== Data records ==
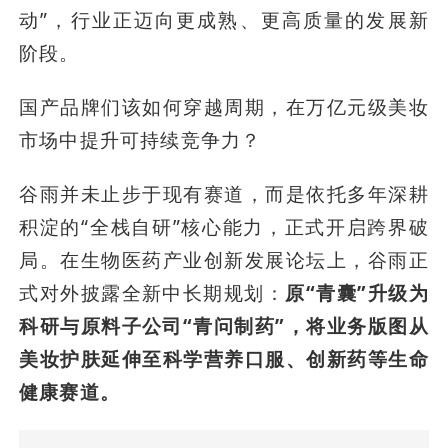
动”，行业正迈向更成熟、更高质量的发展新
阶段。
国产品牌们该如何穿越周期，在万亿元级美妆
市场中提升可持续竞争力？
谷雨并未止步于现有赛道，而是依托多年深耕
积淀的“全栈自研”核心能力，正式开启跨界破
局。在生物医药产业创新发展论坛上，谷雨正
式对外披露全新中长期规划：
原“青囊”升级为
科研与原料子公司“青问制药”，将业务版图从
美妆护肤延伸至科学营养口服、创新药等生命
健康赛道。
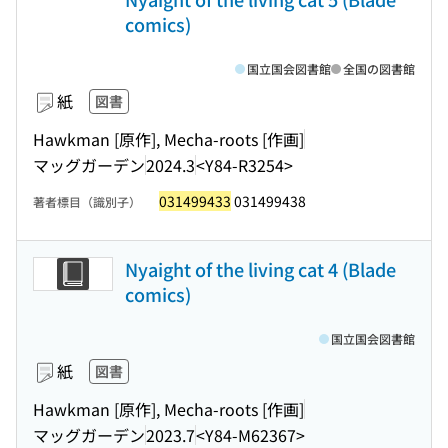
comics)
国立国会図書館
全国の図書館
紙
図書
Hawkman [原作], Mecha-roots [作画]
マッグガーデン
2024.3
<Y84-R3254>
031499433
031499438
著者標目（識別子）
Nyaight of the living cat 4 (Blade
comics)
国立国会図書館
紙
図書
Hawkman [原作], Mecha-roots [作画]
マッグガーデン
2023.7
<Y84-M62367>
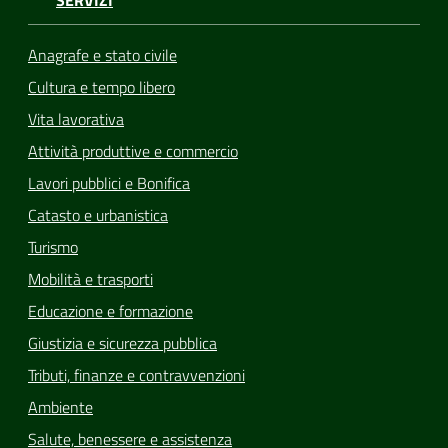
Anagrafe e stato civile
Cultura e tempo libero
Vita lavorativa
Attività produttive e commercio
Lavori pubblici e Bonifica
Catasto e urbanistica
Turismo
Mobilità e trasporti
Educazione e formazione
Giustizia e sicurezza pubblica
Tributi, finanze e contravvenzioni
Ambiente
Salute, benessere e assistenza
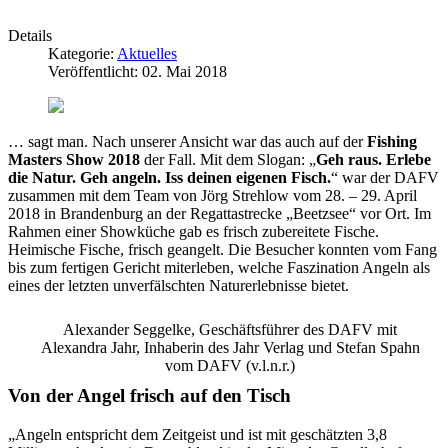
Details
Kategorie:
Aktuelles
Veröffentlicht: 02. Mai 2018
… sagt man. Nach unserer Ansicht war das auch auf der
Fishing
Masters Show 2018
der Fall. Mit dem Slogan: „
Geh raus. Erlebe
die Natur. Geh angeln. Iss deinen eigenen Fisch.
“ war der DAFV
zusammen mit dem Team von Jörg Strehlow vom 28. – 29. April
2018 in Brandenburg an der Regattastrecke „Beetzsee“ vor Ort. Im
Rahmen einer Showküche gab es frisch zubereitete Fische.
Heimische Fische, frisch geangelt. Die Besucher konnten vom Fang
bis zum fertigen Gericht miterleben, welche Faszination Angeln als
eines der letzten unverfälschten Naturerlebnisse bietet.
Alexander Seggelke, Geschäftsführer des DAFV mit
Alexandra Jahr, Inhaberin des Jahr Verlag und Stefan Spahn
vom DAFV (v.l.n.r.)
Von der Angel frisch auf den Tisch
„Angeln entspricht dem Zeitgeist und ist mit geschätzten 3,8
===
# [Assignment]
Write out every line of text in the listing above as a JSON list of strings, one string per line, leaving out blank lines and the picture markers.

# [Written answer]
[
  "动”，行业正迈向更成熟、更高质量的发展新",
  "阶段。",
  "国产品牌们该如何穿越周期，在万亿元级美妆",
  "市场中提升可持续竞争力？",
  "谷雨并未止步于现有赛道，而是依托多年深耕",
  "积淀的“全栈自研”核心能力，正式开启跨界破",
  "局。在生物医药产业创新发展论坛上，谷雨正",
  "式对外披露全新中长期规划：",
  "原“青囊”升级为",
  "科研与原料子公司“青问制药”，将业务版图从",
  "美妆护肤延伸至科学营养口服、创新药等生命",
  "健康赛道。",
  "comics)",
  "国立国会図書館",
  "全国の図書館",
  "紙",
  "図書",
  "Hawkman [原作], Mecha-roots [作画]",
  "マッグガーデン",
  "2024.3",
  "<Y84-R3254>",
  "031499433",
  "031499438",
  "著者標目（識別子）",
  "Nyaight of the living cat 4 (Blade",
  "comics)",
  "国立国会図書館",
  "紙",
  "図書",
  "Hawkman [原作], Mecha-roots [作画]",
  "マッグガーデン",
  "2023.7",
  "<Y84-M62367>",
  "Anagrafe e stato civile",
  "Cultura e tempo libero",
  "Vita lavorativa",
  "Attività produttive e commercio",
  "Lavori pubblici e Bonifica",
  "Catasto e urbanistica",
  "Turismo",
  "Mobilità e trasporti",
  "Educazione e formazione",
  "Giustizia e sicurezza pubblica",
  "Tributi, finanze e contravvenzioni",
  "Ambiente",
  "Salute, benessere e assistenza",
  "Details",
  "Kategorie:",
  "Aktuelles",
  "Veröffentlicht: 02. Mai 2018",
  "… sagt man. Nach unserer Ansicht war das auch auf der",
  "Fishing",
  "Masters Show 2018",
  "der Fall. Mit dem Slogan: „",
  "Geh raus. Erlebe",
  "die Natur. Geh angeln. Iss deinen eigenen Fisch.",
  "“ war der DAFV",
  "zusammen mit dem Team von Jörg Strehlow vom 28. – 29. April",
  "2018 in Brandenburg an der Regattastrecke „Beetzsee“ vor Ort. Im",
  "Rahmen einer Showküche gab es frisch zubereitete Fische.",
  "Heimische Fische, frisch geangelt. Die Besucher konnten vom Fang",
  "bis zum fertigen Gericht miterleben, welche Faszination Angeln als",
  "eines der letzten unverfälschten Naturerlebnisse bietet.",
  "Alexander Seggelke, Geschäftsführer des DAFV mit",
  "Alexandra Jahr, Inhaberin des Jahr Verlag und Stefan Spahn",
  "vom DAFV (v.l.n.r.)",
  "Von der Angel frisch auf den Tisch",
  "„Angeln entspricht dem Zeitgeist und ist mit geschätzten 3,8"
]